Seneca Valley Virus (SVV), a newly discovered virus which infects cancer cells but not normal tissue, has become a main research project in the New Zealand laboratory of Dr Mihnea Bostina, Academic Director of Otago's OMNI Electron Microscopy unit and senior lecturer in the Department of Microbiology and Immunology.
[...] The virus is a strong contender for effective virotherapy because it selectively targets a receptor found only in tumor cells in more than 60 per cent of human cancers.
The receptor, a protein called ANTXR1, is expressed on tumors, but it has a cousin, ANTXR2, that only appears on healthy tissues. SVV doesn't bind with the similar receptor on healthy cells -- it only shows strong affinity for ANTXR1.
Journal Reference:
Nadishka Jayawardena, Laura Burga, Richard Easingwood, Yoshimasa Takizawa, Matthias Wolf, and Mihnea Bostina. Structural basis for Anthrax Toxin Receptor 1 recognition by Seneca Valley Virus. PNAS, 2018 DOI: 10.1073/pnas.1810664115
Very welcome news.
(Score: 1, Informative) by Anonymous Coward on Thursday November 01 2018, @11:45AM (2 children)
It's a picornavirus, so it is a small/naked/positive-sense RNA virus. It normally infects livestock, so typical humans shouldn't have problems with pre-existing immunity (like in the case of measles virus-based oncolytic therapy).

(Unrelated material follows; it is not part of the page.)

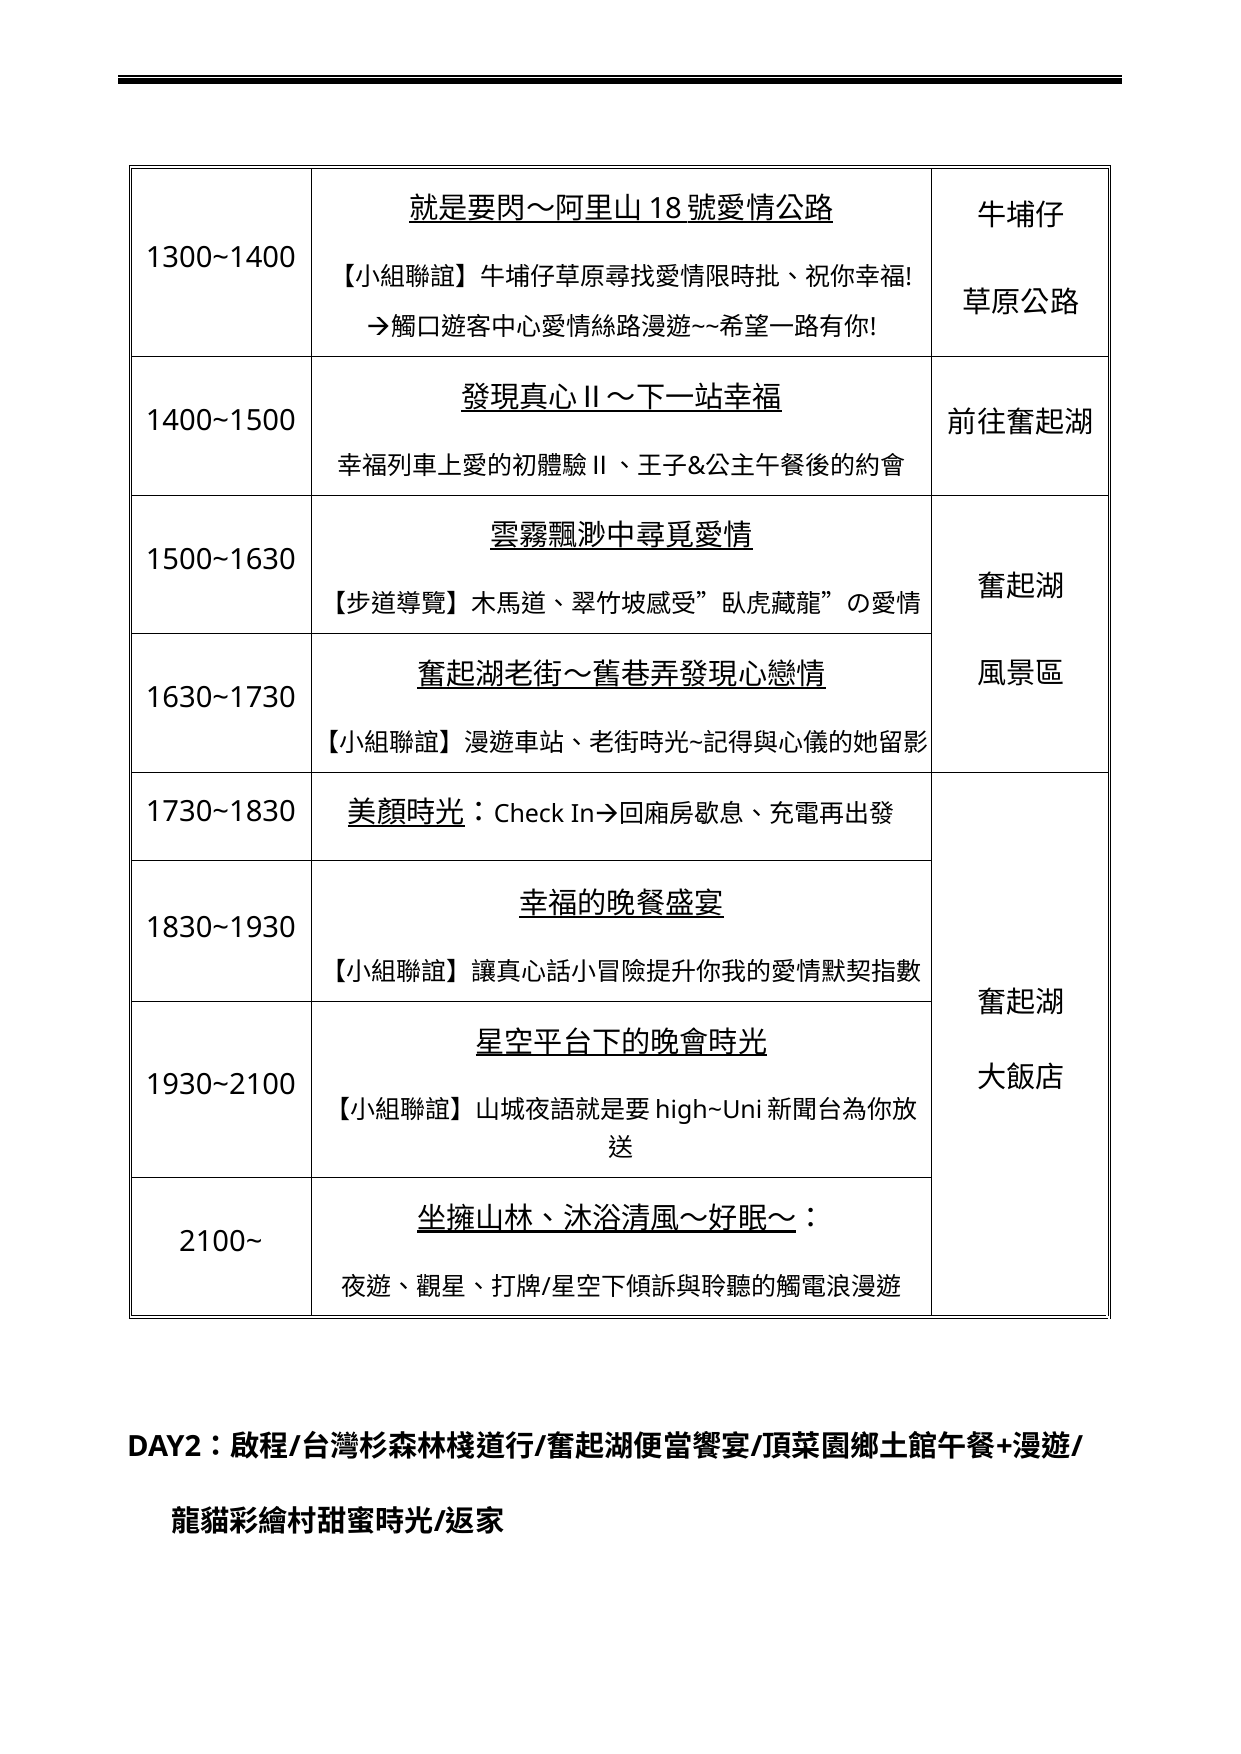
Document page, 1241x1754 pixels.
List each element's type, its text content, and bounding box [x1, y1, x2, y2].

The virus would work by directly killing tumor cells and, later, recruiting a strong immune response that breaks the immunosuppression resulting from immunoediting.

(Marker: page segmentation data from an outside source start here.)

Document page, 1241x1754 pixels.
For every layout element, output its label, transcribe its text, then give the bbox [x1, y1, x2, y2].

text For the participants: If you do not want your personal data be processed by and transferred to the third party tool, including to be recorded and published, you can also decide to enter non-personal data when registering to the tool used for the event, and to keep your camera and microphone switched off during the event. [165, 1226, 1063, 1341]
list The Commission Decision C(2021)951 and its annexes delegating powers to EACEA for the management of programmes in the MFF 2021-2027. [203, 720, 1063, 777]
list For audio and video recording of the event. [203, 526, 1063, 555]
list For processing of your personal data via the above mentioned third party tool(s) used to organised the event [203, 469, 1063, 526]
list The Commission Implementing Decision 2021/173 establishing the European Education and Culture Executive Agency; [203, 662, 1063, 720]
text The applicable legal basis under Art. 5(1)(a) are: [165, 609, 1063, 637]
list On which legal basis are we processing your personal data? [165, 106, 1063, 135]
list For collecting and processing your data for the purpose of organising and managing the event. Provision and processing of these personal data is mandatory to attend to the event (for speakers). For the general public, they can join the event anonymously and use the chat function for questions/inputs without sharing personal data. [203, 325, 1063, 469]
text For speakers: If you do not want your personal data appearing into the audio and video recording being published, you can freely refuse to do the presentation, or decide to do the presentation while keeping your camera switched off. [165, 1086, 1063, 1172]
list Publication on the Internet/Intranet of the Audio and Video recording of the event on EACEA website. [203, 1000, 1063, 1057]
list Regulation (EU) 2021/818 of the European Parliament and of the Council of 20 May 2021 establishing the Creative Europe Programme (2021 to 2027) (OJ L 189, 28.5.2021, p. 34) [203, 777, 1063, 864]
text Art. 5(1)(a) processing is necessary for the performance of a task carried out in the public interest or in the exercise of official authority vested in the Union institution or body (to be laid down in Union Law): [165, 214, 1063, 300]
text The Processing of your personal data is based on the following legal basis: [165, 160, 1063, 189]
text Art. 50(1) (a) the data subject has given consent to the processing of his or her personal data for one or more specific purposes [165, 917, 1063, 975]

https://en.wikipedia.org/wiki/Senecavirus#Clinical_trials [wikipedia.org]
https://en.wikipedia.org/wiki/Immunoediting [wikipedia.org]
(Score: 3, Touché) by bob_super on Thursday November 01 2018, @07:49PM
Step 1: kill and the cancer cells
Step 2: mutate
Step 3: zombies
(Score: 0) by Anonymous Coward on Friday November 02 2018, @05:07PM
guess the same pre-existing immunity might be a reason REOlysin does not get much press / usage.